My first bloodstone pendulum, before I accidentally destroyed it.
I have attachment issues with just about every one and every thing that means something to me in my life, and my divination tools are no different. So when I was holding my bloodstone pendulum earlier this week and let it slip through my fingers onto a tile floor, smashing it into several large pieces and a fair amount of bloodstone-colored dust, I was devastated. I'd only had it just shy of a year, but this was a pendulum that I had an instant connection with. I chose this stone not only because it's a very powerful stone with potent divination properties but also because this is a stone that my grandmother introduced me to when I was very young.
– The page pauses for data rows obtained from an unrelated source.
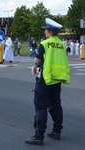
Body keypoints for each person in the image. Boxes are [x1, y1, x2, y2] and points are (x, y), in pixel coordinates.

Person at [25, 18, 70, 146]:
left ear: (49, 31)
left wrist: (37, 61)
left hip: (45, 79)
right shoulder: (61, 44)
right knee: (56, 105)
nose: (45, 32)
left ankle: (38, 136)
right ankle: (56, 131)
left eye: (45, 30)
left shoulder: (45, 44)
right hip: (57, 79)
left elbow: (37, 61)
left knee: (41, 107)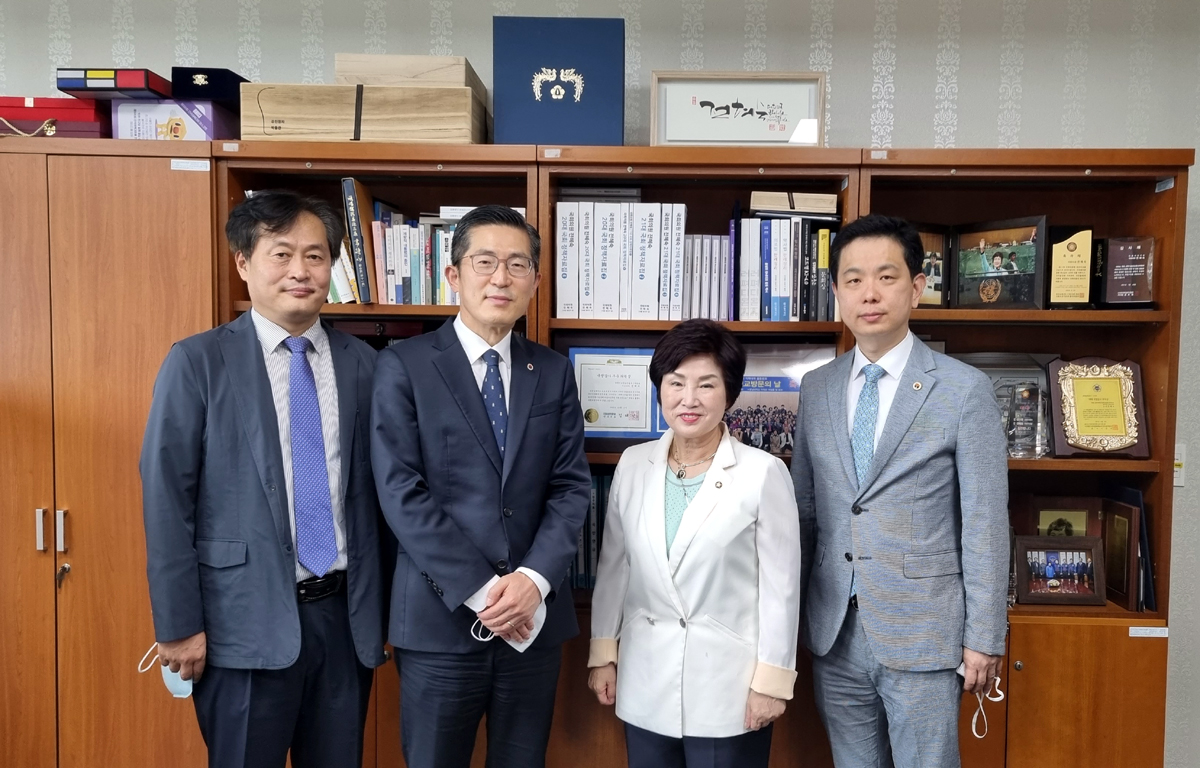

As a result of this personal connection, bloodstone packs quite a punch for me. When I selected this particular pendulum, it was chosen from a dozen or so bloodstone ones, and this one felt electric when I first held it. No question, I knew. We were meant for one another from that first moment. I carried it with me everywhere, against my body and in my pocket, forging a deeper energy attachment with it and in that time developed a very close working bond with it. And then this: a brief moment of distraction and it was gone.
I have other pendulums I can use, though I haven't the same relationship with them as I had with my bloodstone one. And a few days ago I bought myself another bloodstone one, but it just doesn't feel "right." I know this is in part because I was so deeply attached to that first one it will be hard to recreate that bond with just any other stone, but also because I'm a fussy little thing and the new one isn't the same as my last one and I don't want anything to have to be different.
I'm trying to see the lesson inherent in this unfortunate situation and I know I have quite a challenge ahead of me: finding another pendulum, be it bloodstone or not, with which I can forge a new deeply-held bond. I just wish I hadn't lost my best pendulum friend in the first place.